Recently, a team of researchers set up some experiments to explore the trope that our early human ancestors grunted at each other as a means of communication.
As the main function of language is to convey meaning across people, the researchers tested to see whether gestures or non-verbal sounds were more effective at getting meaning across.
Two groups of 30 volunteers across different cultures (Australian and Vanuatuan) had to try and convey specified meanings using either gestures or non-verbal vocalizations – a bit like a game of charades.
The same exercise was repeated with 10 sighted and 10 blind volunteers, who were tasked with producing the gestured or non-verbal communications, while a group of undergraduates tried to understand what they meant.
Successful communication was twice as high when the producers were gesturing than vocalizing, both cross-culturally and when blind or sighted, University of Western Australia cognitive scientist Nicolas Fay explained on Twitter.
Our #languageorigin paper is out @RSocPublishing
— nicolas fay (@Nicolas_Fay) March 9, 2022
Communication success twice as high for gesture than vocalisation cross-culturally (Australia, Vanuatu) & cross-experientially (blind, sighted). Gesture’s success due to its greater #universality @UWApsychhttps://t.co/FExsY0icLf
"These findings are consistent with a gesture-first theory of language origin," the team wrote in their paper.

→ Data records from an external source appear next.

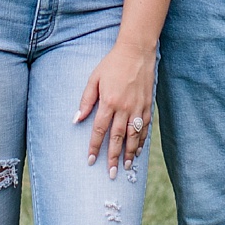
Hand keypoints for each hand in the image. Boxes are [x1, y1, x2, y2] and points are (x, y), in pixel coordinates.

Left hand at [76, 39, 154, 176]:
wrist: (136, 51)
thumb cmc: (112, 64)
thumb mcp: (94, 79)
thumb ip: (86, 100)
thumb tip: (76, 119)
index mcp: (109, 102)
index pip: (99, 130)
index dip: (94, 147)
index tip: (91, 160)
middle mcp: (124, 107)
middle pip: (118, 138)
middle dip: (114, 157)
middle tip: (111, 173)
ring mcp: (138, 107)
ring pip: (133, 136)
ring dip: (129, 153)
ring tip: (126, 168)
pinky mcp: (147, 105)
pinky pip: (145, 127)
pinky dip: (142, 141)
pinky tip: (138, 151)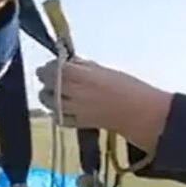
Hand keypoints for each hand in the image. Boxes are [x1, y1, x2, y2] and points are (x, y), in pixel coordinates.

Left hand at [36, 58, 172, 152]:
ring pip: (49, 102)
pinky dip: (56, 113)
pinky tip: (60, 108)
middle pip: (50, 84)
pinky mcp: (78, 124)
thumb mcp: (106, 71)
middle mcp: (77, 93)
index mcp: (86, 77)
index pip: (57, 69)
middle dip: (45, 78)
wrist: (140, 113)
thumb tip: (70, 62)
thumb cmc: (129, 88)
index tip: (53, 63)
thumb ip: (85, 67)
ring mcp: (75, 110)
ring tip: (52, 91)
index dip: (51, 66)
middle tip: (46, 75)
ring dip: (47, 95)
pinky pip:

The producers' gestured signals were far more similar to each other than vocal signals – even those produced by the blind volunteers. For example, everyone used the action of turning a key to represent the word 'lock', whereas there was no common sound they could use to embody the meaning in absence of the word itself.
"Gesture is more successful than vocalization because gestured signals are more universal than vocal signals," the researchers concluded.
However, as there were Ni-Vanuatan participants in the study who had relatively little understanding of Western culture, some differences did emerge:
"'Chain' was communicated differently: by manually simulating a pulling action (attached to something heavy) by an Australian Producer, and by manually simulating a throwing action (that represented a chain as an anchor) by a Ni-Vanuatu Producer," wrote Fay and team.
The study makes the assumption that our cognitive systems involving language did not significantly change in the up to 500,000 years since it's thought we developed language; of course, it may be that both forms of communication could have evolved simultaneously, the researchers note.
Simple things like screaming would be pretty universal too, so it's possible humans always used a combination of both.
But Fay and colleagues explain there is mixed evidence for this, with some small studies showing vocalization can impede the success of gestured communication. Other evidence also suggests we may have relied more on gestures first, including that gestures are used more in non-human primates than vocalizations, and young children and chimpanzees use similar gestures.
So it's possible that early on, before we came up with actual words, more complex meanings may have been articulated better by our very clever hands rather than our vocal cords.
This research was published in the Proceedings of the Royal Society B: Biological Sciences.